Payment service provider exemptions
There are changes to the PSP exemptions under PSD1. The new legislation keeps most of the exemptions, but has revised them as follows:
- Limited Network Exemption. The Limited Network Exemption applied where the consumer’s payment method, for example, a card, limits them to what they can buy. Under the PSD2, this applies to goods and services bought within a specific store or chain of stores.
- Commercial Agent Exemption. Where PSPs avoided authorisation requirements under PSD1, this changes under PSD2. Acting as a commercial agent, PSPs could avoid authorisations when acting on behalf a payer and payee. The exemption now only applies when acting for either the payer or payee, not both.

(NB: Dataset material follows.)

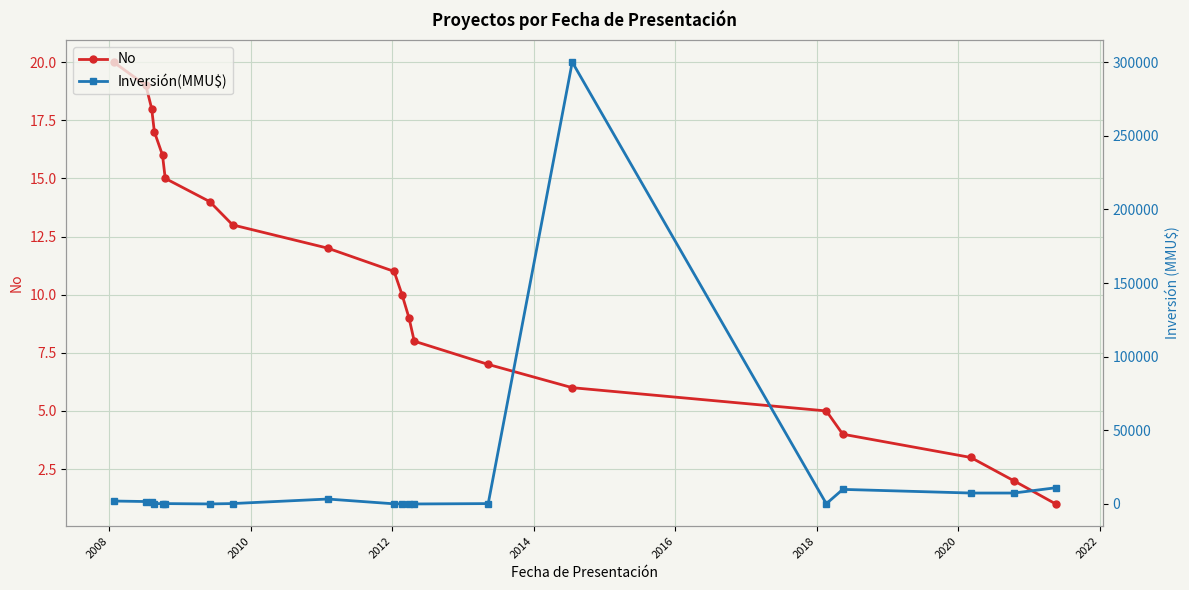

Is the value of Inversión(MMU$) at 12 greater than the value of No at 2010?

Yes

Third party payment service provider scope
Under PSD2, PSP categories remain the same, but there are two extra categories. These are for third-party PSPs not regulated under the PSD1. These categories are:
- Payment Initiation Service Provider. A payment initiation service provider (PISP) starts the payment process between the customer’s PSP. Online banking is a good example. A customer enters their payment details using a third party, so the PISP does not handle any part of the transaction. These transactions are now regulated under PSD2.
- Account Information Services Provider. An account information service provider (AISP) provides information about account holders and their financial accounts when held by more than one PSP.
Stricter authorisation requirements
While PSD2 keeps the authorisation requirements of PSD1, it requires further documentation. PSPs must have a security policy document. This will include security control and mitigation processes and procedures to protect user information against any identified risks. It also needs to identify continuity arrangements and emergency plans if there is a breach in security.
Security authentication management
The PSD2 brings in regulations for cyber security. PSPs must have strong authentication procedures when a customer checks out and pays. PSPs must also report any major breaches or security incidents to the national authority. They also need to inform the customer if the breach affects a customer's financial interests.
Are you ready for PSD2?
With less than 2 months until the legislation becomes law, is your business prepared? SMEs need to assess their processes and procedures to meet PSD2 compliance:
- to ensure they meet new exemption criteria
- have data protection and security in place if the business provides payment initiation or account information
- assess internal software, and processes and procedures to remove any barriers for PISPs and AISPs
- PSPs should have contracts with third parties to formalise service agreements
- review all compliance policies to meet additional authorisation requirements
- implement consumer authentication procedures and be able to provide the national regulator with an annual assessment of its risk mitigation strategy.
Are you ready for the new PSD2 legislation? If not, now is the time to make sure you can comply with the new regulations in January 2018.